Dimly lit, the nook of an exhibit is organized by natural disaster – Haiti after the earthquake, desertification in East Africa, New Orleans post-Katrina, tsunami-struck Japan, and Bangladesh under coastal flooding. The quiet murmur of a few voices struck me first. Two women in their fifties intelligently pondered the photos of Japan, a young backpacked couple sat to watch a video about Katrina, and a family embarked on an unintended journey from the back entrance just to pass through. Something about the silence of the photographs’ subjects juxtaposed with the lack of much discussion in the room explained what the exhibit may attempt to portray. Everything quiet and hauntingly peaceful about the images fencing viewers into the onlookers’ reality.

Whether intentional or not, each region appeared to have a theme. Japan’s was of nature versus industrialization. The photos showed urban areas drenched in concrete rubble, small mothers making camp in a school gymnasium, and a family sitting down to eat microwaved noodles. I thought about the lives of survivors. With everything collapsed around them, the people appeared to be doing their best to cope with the tragedy while still trying to live how they did pre-tsunami; to live with stuff. The Japan photos were the most surreal.

Faces stood out in the photographs of Haiti. The images captured close-ups of patients in pop-up medical facilities, people holding dirt-covered dolls, and a father with his two kids. Their eyes pierced through the print. But there were smiles on many faces too, and they sadly made me smile. Thousands of war refugees trekked through the photos of desertification in East Africa’s largest refugee settlement, Dadaab.
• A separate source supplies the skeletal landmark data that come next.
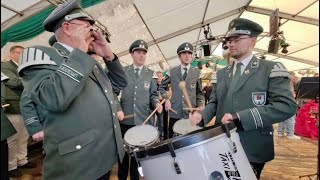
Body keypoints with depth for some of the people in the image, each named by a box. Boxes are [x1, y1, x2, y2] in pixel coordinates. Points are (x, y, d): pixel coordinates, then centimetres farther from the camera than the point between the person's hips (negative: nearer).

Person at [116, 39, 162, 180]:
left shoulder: (150, 74, 6)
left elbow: (153, 94, 7)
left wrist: (157, 103, -13)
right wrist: (118, 109, -9)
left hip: (143, 120, 1)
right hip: (125, 119, 0)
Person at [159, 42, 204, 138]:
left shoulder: (197, 72, 5)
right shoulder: (172, 72, 5)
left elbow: (199, 92, 10)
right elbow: (162, 87, 14)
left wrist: (200, 106, -5)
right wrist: (166, 99, -1)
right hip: (175, 112, 0)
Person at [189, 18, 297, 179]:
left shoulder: (271, 69, -7)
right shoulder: (222, 73, 9)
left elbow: (287, 106, -18)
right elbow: (214, 102, 9)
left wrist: (240, 117, -26)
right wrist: (202, 115, -13)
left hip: (252, 149, -4)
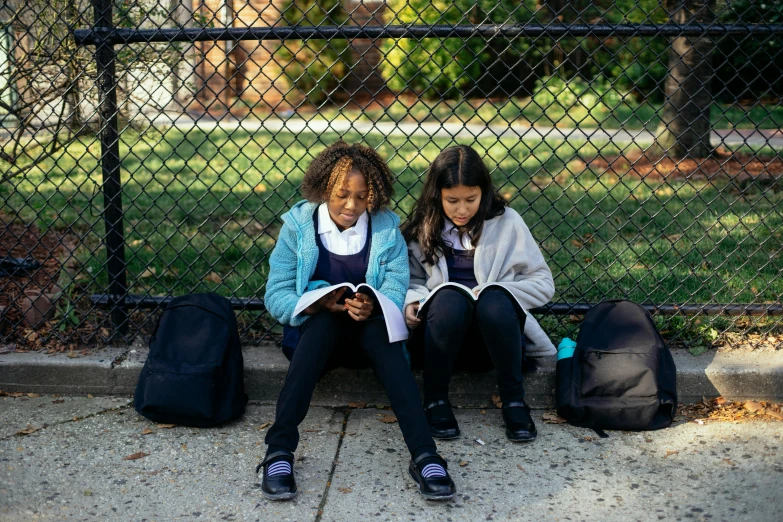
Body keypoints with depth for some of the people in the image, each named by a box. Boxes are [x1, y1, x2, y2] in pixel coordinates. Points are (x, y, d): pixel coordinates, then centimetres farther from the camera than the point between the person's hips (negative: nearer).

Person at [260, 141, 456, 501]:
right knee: (325, 320, -34)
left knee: (379, 327, -33)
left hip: (369, 333, 1)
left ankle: (424, 455, -42)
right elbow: (276, 295, -9)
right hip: (315, 331, 0)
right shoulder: (298, 226, -4)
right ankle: (279, 450, -41)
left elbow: (396, 288, -12)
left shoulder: (386, 228, -2)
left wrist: (372, 306, -35)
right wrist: (322, 303, -27)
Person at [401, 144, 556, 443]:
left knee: (495, 300, -35)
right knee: (449, 299, -34)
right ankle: (435, 399, -19)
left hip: (491, 338, 0)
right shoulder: (423, 228, 6)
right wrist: (411, 300, -10)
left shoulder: (506, 222, 2)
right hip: (439, 333, 1)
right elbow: (413, 278, 14)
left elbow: (543, 284, 2)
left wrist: (493, 293, -14)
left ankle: (513, 400, -19)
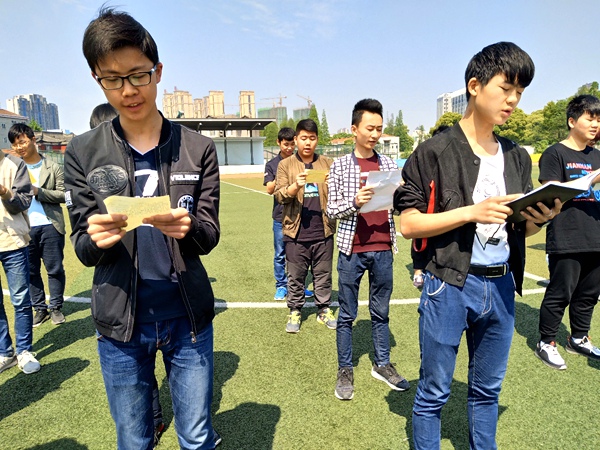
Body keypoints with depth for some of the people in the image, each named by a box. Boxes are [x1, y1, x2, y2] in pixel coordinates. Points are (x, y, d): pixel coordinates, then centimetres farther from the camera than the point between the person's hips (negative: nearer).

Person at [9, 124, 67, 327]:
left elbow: (63, 194, -3)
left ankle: (56, 307, 18)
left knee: (55, 269, 5)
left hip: (50, 227, -2)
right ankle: (40, 309, 21)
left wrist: (38, 192, -13)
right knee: (31, 271, 9)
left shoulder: (53, 168, 2)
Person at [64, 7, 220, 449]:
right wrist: (97, 238, -24)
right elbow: (83, 248, -1)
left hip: (187, 317, 0)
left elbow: (210, 236, -4)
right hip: (120, 321, 1)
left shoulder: (198, 148, -3)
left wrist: (187, 227, -27)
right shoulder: (83, 153, -2)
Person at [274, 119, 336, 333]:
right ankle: (295, 311, 23)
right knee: (295, 275, 8)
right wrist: (296, 185, -22)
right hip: (296, 232, -1)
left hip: (323, 231, 2)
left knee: (323, 274, 11)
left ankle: (324, 310, 27)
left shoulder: (328, 163, 9)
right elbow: (279, 195, -4)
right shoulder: (285, 165, 4)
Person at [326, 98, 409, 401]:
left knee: (381, 313, 15)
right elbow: (331, 210, -2)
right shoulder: (340, 166, -1)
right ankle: (345, 371, 22)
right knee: (347, 314, 8)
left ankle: (382, 365, 31)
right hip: (352, 250, -3)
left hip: (383, 250, 3)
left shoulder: (389, 164, 8)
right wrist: (355, 202, -21)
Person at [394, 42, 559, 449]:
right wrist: (472, 211, -21)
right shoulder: (435, 152, -7)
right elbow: (408, 224, -11)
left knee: (488, 389, 20)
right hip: (450, 286, -5)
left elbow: (521, 230, 14)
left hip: (502, 287, 6)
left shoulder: (517, 157, 10)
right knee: (434, 393, 8)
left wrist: (540, 217, -8)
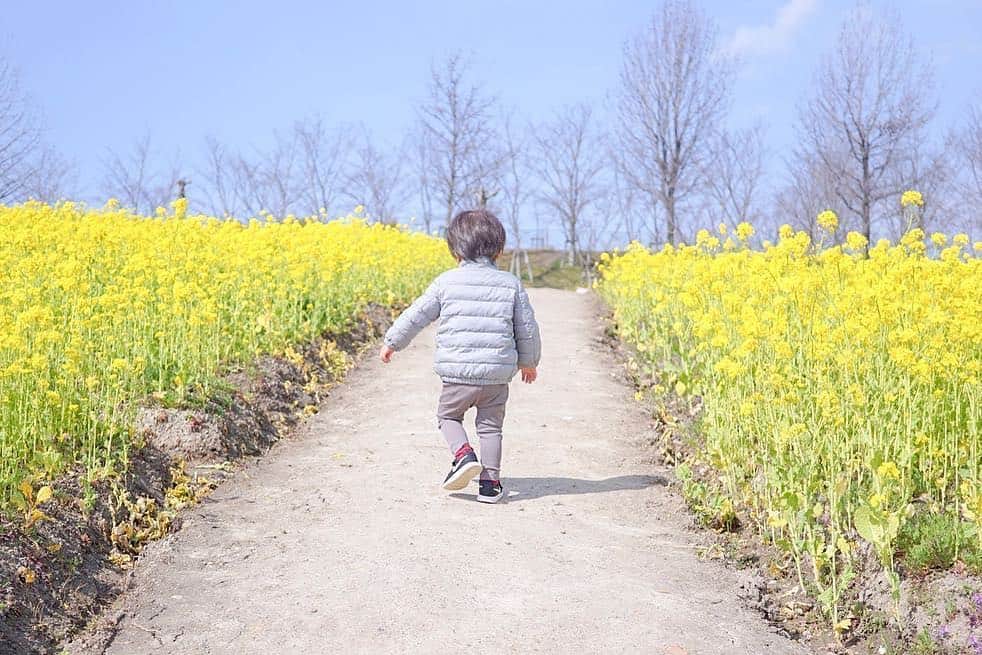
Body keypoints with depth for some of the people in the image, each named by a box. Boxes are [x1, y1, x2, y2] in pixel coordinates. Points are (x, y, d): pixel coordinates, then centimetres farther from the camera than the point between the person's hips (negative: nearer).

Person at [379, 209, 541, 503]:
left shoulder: (447, 281, -2)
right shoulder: (511, 284, 2)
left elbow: (417, 315, 4)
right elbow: (527, 329, 8)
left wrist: (392, 341, 19)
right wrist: (529, 361, 24)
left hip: (458, 371, -2)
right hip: (497, 374, 2)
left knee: (448, 415, 19)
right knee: (490, 426, 15)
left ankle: (464, 455, -4)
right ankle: (490, 484, 12)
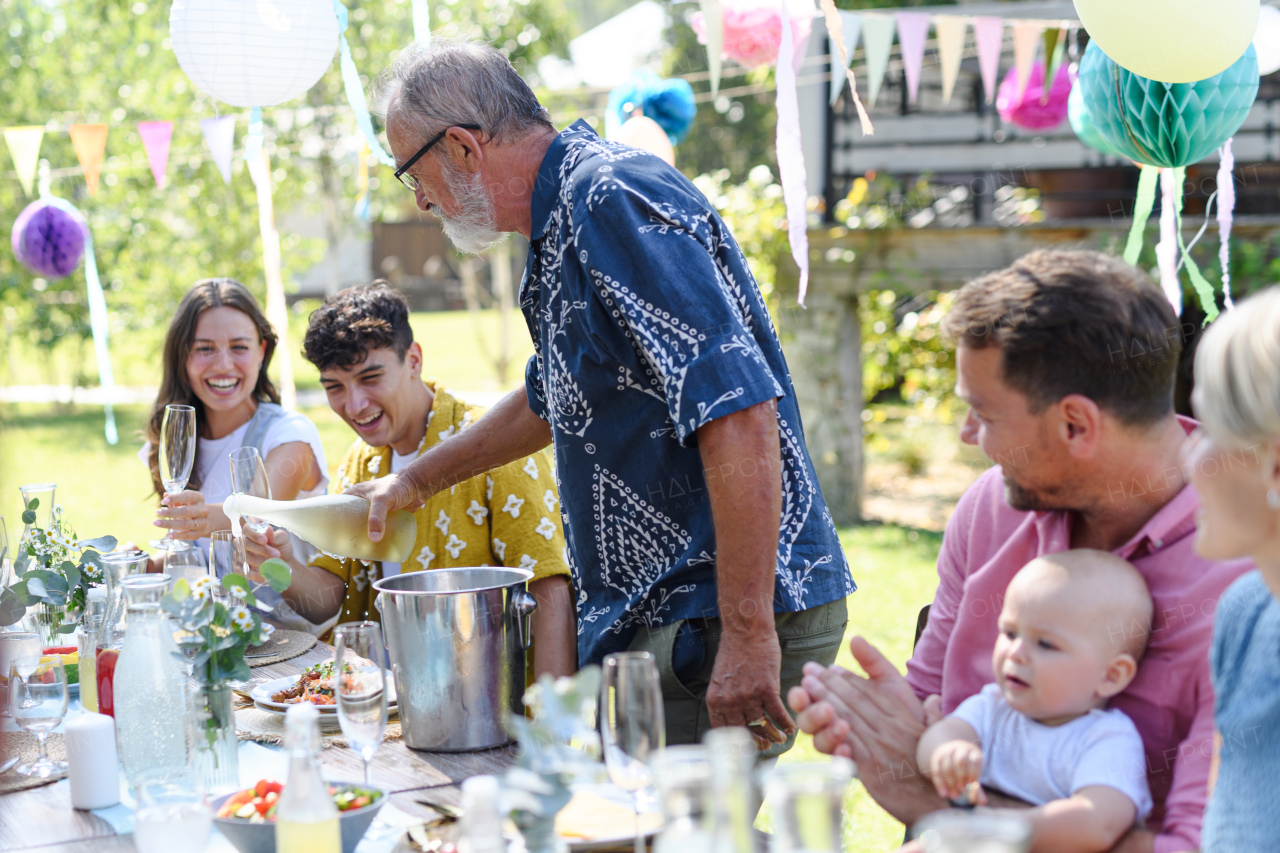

Beautiful yes, but the pictures show more than the history of a severely degraded region. I felt the most separated from the people and the place – the scenes seemed stereotypical and thus speaking to the lack of awareness museum-goers may have of the land’s severity. The photographs of Bangladesh underneath water from quick sea-level rise were vibrant and high contrast. The photographers captured a sort of natural flow between the environmental events and the adaptation of Bangladesh people. Despite the geography’s future, the people and places in these photos put the disaster into an odd, accepting perspective.

And of course, the photographs of the Gulf of Mexico after Hurricane Katrina finished up the circular collection. The visuals many Americans may already have in the back of their minds about the New Orleans catastrophe are brought back to present consciousness. With all of the photographs in Unintended Journeys, comes an odd challenge to the onlookers to think about time in particular. Despite the exhibit’s smallness and thus, a perhaps unconsciously attached sense of unimportance, its size speaks to the difficulty in comprehending the tragedies that have all occurred within the last decade. Vivid in their visual development and storytelling, Unintended Journeys should be on the compass of more visitors. For its modesty, I believe, is what will make people take it to heart.

Unintended Journeys runs till August 13 at the Natural History Museum, most easily accessible from the Smithsonian Metro stop on the Blue and Orange lines.